Reputation: 127
Context: GoogleBooks API returing unexpected thumbnail url
Ok so i found the reason for the problem i had in that question
what i found was the returned url from the googlebooks api was something like this:
http:/\/books.google.com\/books\/content?id=0DwKEBD5ZBUC&printsec=frontcover&img=1&zoom=5&source=gbs_api
Going to that url would return a error, but if i replaced the "\ /"s with "/" it would return the proper url
is there something like a java/kotlin regex that would change this http:/\/books.google.com\/
to this http://books.google.com/
(i know a bit of regex in python but I'm clueless in java/kotlin)
thank you
Upvotes: 1
Views: 1365
Reputation: 10633
I had same problem and my url was:
String url="https:\\/\\/www.dailymotion.com\\/cdn\\/H264-320x240\\/video\\/x83iqpl.mp4?sec=zaJEh8Q2ahOorzbKJTOI7b5FX3QT8OXSbnjpCAnNyUWNHl1kqXq0D9F8iLMFJ0ocg120B-dMbEE5kDQJN4hYIA";
I solved it with this code:
replace("\\/", "/");
Upvotes: 0
Reputation: 163577
You could match the protocol, and then replace the backslash followed by a forward slash by a forward slash only
https?:\\?/\\?/\S+
Pattern in Java
String regex = "https?:\\\\?/\\\\?/\\S+";
For example in Java:
String regex = "https?:\\\\?/\\\\?/\\S+";
String string = "http:/\\/books.google.com\\/books\\/content?id=0DwKEBD5ZBUC&printsec=frontcover&img=1&zoom=5&source=gbs_api";
if(string.matches(regex)) {
System.out.println(string.replace("\\/", "/"));
}
}
Output
http://books.google.com/books/content?id=0DwKEBD5ZBUC&printsec=frontcover&img=1&zoom=5&source=gbs_api
Upvotes: 1
Reputation: 627335
You can use triple-quoted string literals (that act as raw string literals where backslashes are treated as literal chars and not part of string escape sequences) + kotlin.text.replace
:
val text = """http:/\/books.google.com\/books\/content?id=0DwKEBD5ZBUC&printsec=frontcover&img=1&zoom=5&source=gbs_api"""

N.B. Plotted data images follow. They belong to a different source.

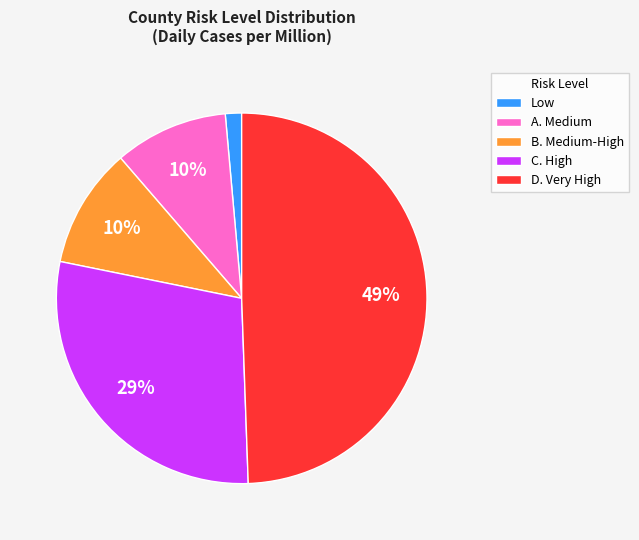

Which has a higher value, D. Very High or C. High?

D. Very High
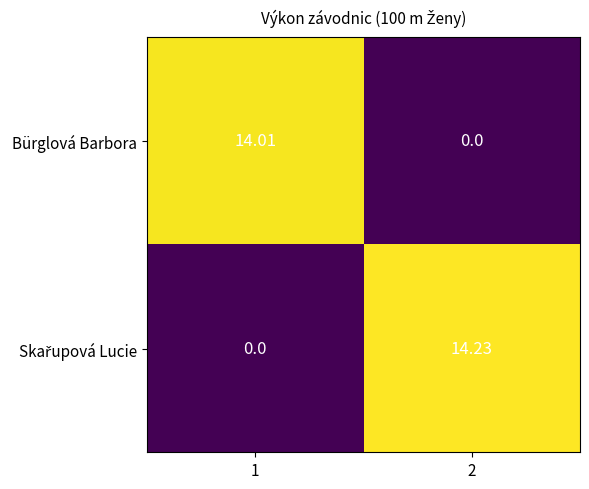

Count the number of data series in this chart.

2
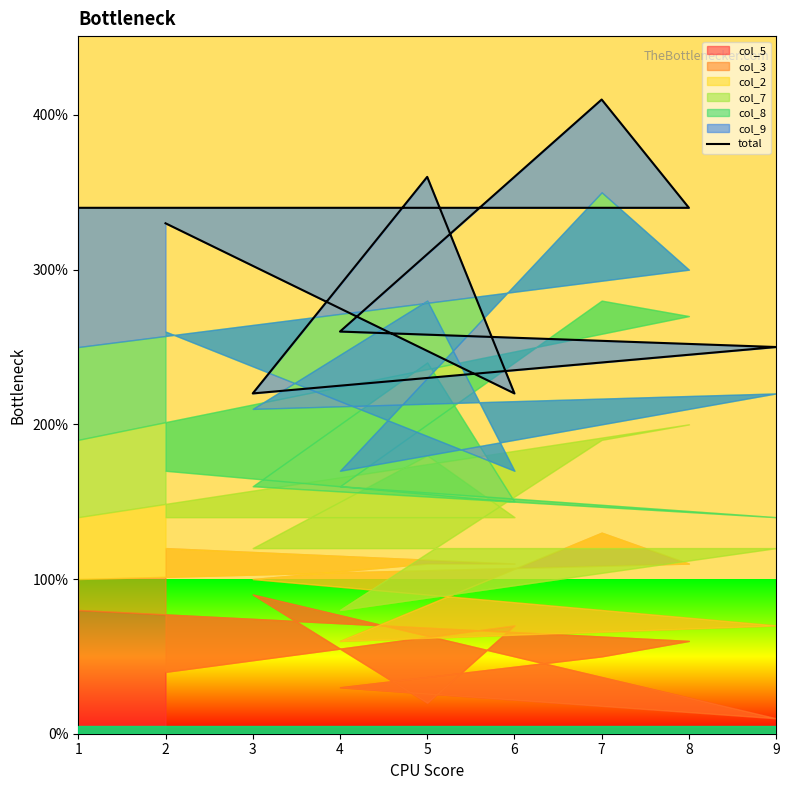

How many interior local valleys (lower than both neighbors) does the data have?

2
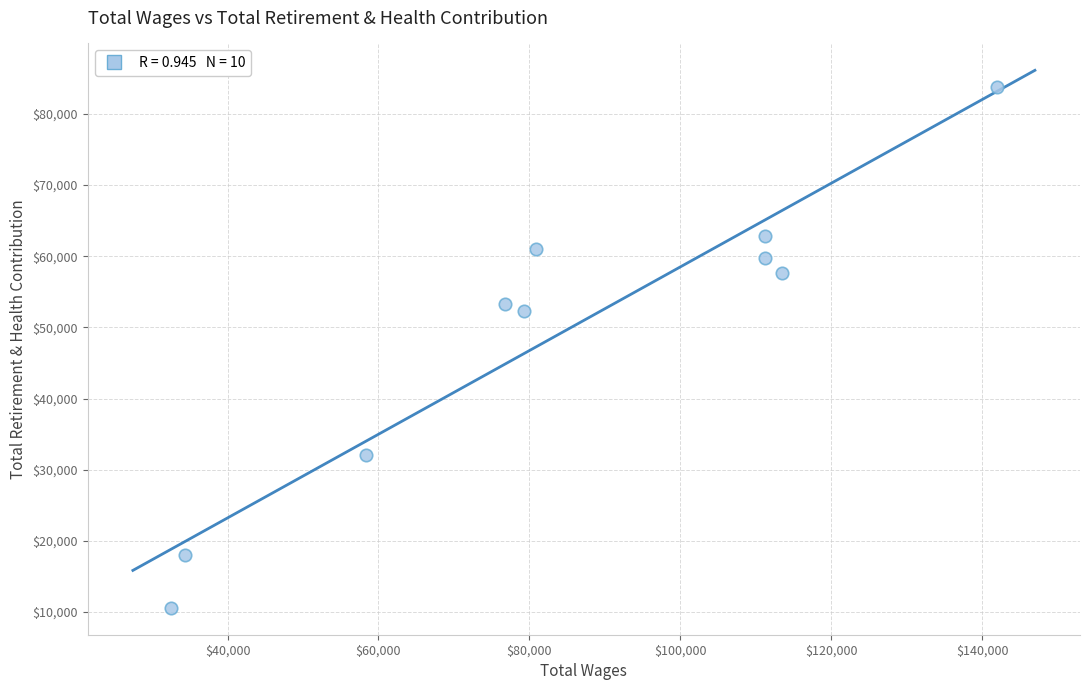

What is the range of X values (max minus min)?

109526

print(text.replace("""\/""", "/"))
Output:
http://books.google.com/books/content?id=0DwKEBD5ZBUC&printsec=frontcover&img=1&zoom=5&source=gbs_api
See the Kotlin demo.
NOTE: you will need to double the backslashes in the regular string literal:
print(text.replace("\\/", "/"))
If you need to use this "backslash + slash" pattern in a regex you will need 2 backslashes in the triple-quoted string literal and 4 backslashes in a regular string literal:
print(text.replace("""\\/""".toRegex(), "/"))
print(text.replace("\\\\/".toRegex(), "/"))
NOTE: There is no need to escape /
forward slash in a Kotlin regex declaration as it is not a special regex metacharacter and Kotlin regexps are defined with string literals, not regex literals, and thus do not need regex delimiters (/
is often used as a regex delimiter char in environments that support this notation).